Welcoming our new digital overlords

The US TV show Jeopardy is a quiz show in which contestants pit their general knowledge and obscure trivia against each other. It is quite a geek-fest if you like that sort of thing, which I do. There is an interesting clash of concepts with such quiz shows- on the one hand the tone is often civil and polite and yet what is going on underneath all that is a ferocious battle of minds.

The US TV show Jeopardy is a quiz show in which contestants pit their general knowledge and obscure trivia against each other.

It is quite a geek-fest if you like that sort of thing, which I do. There is an interesting clash of concepts with such quiz shows- on the one hand the tone is often civil and polite and yet what is going on underneath all that is a ferocious battle of minds.

Anybody with access to BBC Entertainment on DSTV can spend endless hours of fascination watching outstanding examples of the genre- Who wants to be a millionaire? and Mastermind.

But I digress. Recently Jeopardy threw in an interesting contestant- a computer. IBM’s ‘Watson’ computer was pitted against the best jeopardy contestants. It was a clash of the titans- an epic battle between mankind and our new digital overlords.

Unfortunately for those afraid of a Terminator-style Armageddon driven by a revolt of the machines, the non-human won. It wasn’t an ordinary victory mind you- it was an efficient victory so crushing that the human participants all but left wearing sackcloth and ashes and wailing ‘woe is me’.

‘Watson’ was absolutely devastating- not surprising perhaps, considering that it contained pretty much the entire sum of human knowledge.

Another victory for computers (chess enthusiasts will remember the computer ‘deep blue’ beating Gary Kasparov more than a decade ago, an event that led to a lot more soul-searching than this episode will provide).

Commentators have used the opportunity to point to this as further proof that the human being has officially ceded their pre-eminent position to computers. As with the Kasparov defeat all those years ago, many see it as a ‘master becomes the student’ situation.

Human ingenuity has created something smarter and more sophisticated than humans themselves.
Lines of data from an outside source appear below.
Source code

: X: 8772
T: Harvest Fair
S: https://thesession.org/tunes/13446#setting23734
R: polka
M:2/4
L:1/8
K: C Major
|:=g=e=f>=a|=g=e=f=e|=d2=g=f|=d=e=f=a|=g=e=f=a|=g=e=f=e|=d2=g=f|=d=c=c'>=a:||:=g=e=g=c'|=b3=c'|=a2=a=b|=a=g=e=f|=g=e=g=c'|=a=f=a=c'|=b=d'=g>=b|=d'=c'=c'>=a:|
Many- even those who don’t read a great amount of science-fiction- see this as a chilling story. There is a feeling that we don’t know our place anymore, and that our control and mastery of technology is slipping away from us.

But for me- and I’m not being a contrarian for the sake of it- this is more of a heartwarming story than a foreboding one. Ultimately- as with the chess computer- we created all the technology that is now conquering more human fields than ever before. It is not an us versus them story- it is a collaborative effort. Seeing a computer win a quiz game is a testament to the brilliance of mankind, and not just because of the awesome nature of the machines themselves.

After all, it is worth remembering that the computer had the entirety of Wikipedia at its disposal. As any’ netizen’ knows, Wikipedia is the collective knowledge of hundreds of thousands of users compiled together on one handy site. It is a truly awe-inspiring creation, and a very human one.

To beat our human guinea pigs, the computer had to use a collaborative online encyclopedia where anyone on the planet can make a contribution. Isn’t that a wonderful thought?

So let us not despair at Watson’s comprehensive victory against the best geeks we have to offer. The very fact that the contest was happening was a wonderful example of how far we have come and what we have achieved.

It was a battle-and a fascinating one- but it was also a reaffirmation. In effect, we pretty much beat ourselves. And that’s an inspiring story.